#### TASK INSTRUCTIONS
List every line of text in the records below as a numbered list, skipping blank lines and leaving out the pictures.

Dataset entries

****************************************

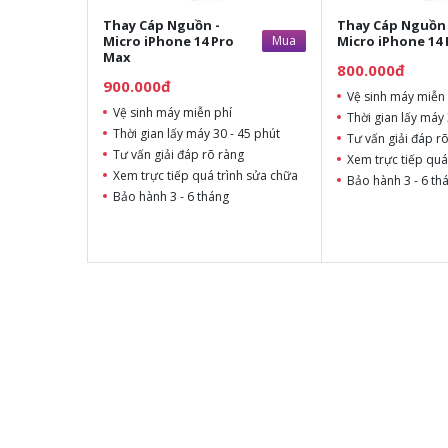
Thay Cáp Nguồn -
Thay Cáp Nguồn 
Micro iPhone 14 Pro
Mua
Micro iPhone 14 
Max
800.000đ
900.000đ
Vệ sinh máy miễn 
Vệ sinh máy miễn phí
Thời gian lấy máy 
Thời gian lấy máy 30 - 45 phút
Tư vấn giải đáp r
Tư vấn giải đáp rõ ràng
Xem trực tiếp quá
Xem trực tiếp quá trình sửa chữa
Bảo hành 3 - 6 th
Bảo hành 3 - 6 tháng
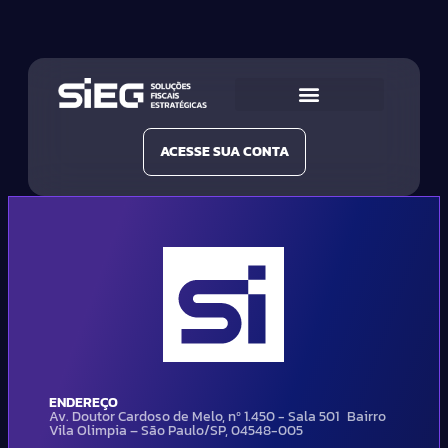
Conheça a SIEG
Nossas Soluções
ACESSE SUA CONTA
ENDEREÇO
Av. Doutor Cardoso de Melo, nº 1.450 - Sala 501 Bairro
Vila Olimpia – São Paulo/SP, 04548-005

****************************************

#### EXERCISE RESULT
1. Thay Cáp Nguồn -
2. Thay Cáp Nguồn 
3. Micro iPhone 14 Pro
4. Mua
5. Micro iPhone 14 
6. Max
7. 800.000đ
8. 900.000đ
9. Vệ sinh máy miễn 
10. Vệ sinh máy miễn phí
11. Thời gian lấy máy 
12. Thời gian lấy máy 30 - 45 phút
13. Tư vấn giải đáp r
14. Tư vấn giải đáp rõ ràng
15. Xem trực tiếp quá
16. Xem trực tiếp quá trình sửa chữa
17. Bảo hành 3 - 6 th
18. Bảo hành 3 - 6 tháng
19. Conheça a SIEG
20. Nossas Soluções
21. ACESSE SUA CONTA
22. ENDEREÇO
23. Av. Doutor Cardoso de Melo, nº 1.450 - Sala 501 Bairro
24. Vila Olimpia – São Paulo/SP, 04548-005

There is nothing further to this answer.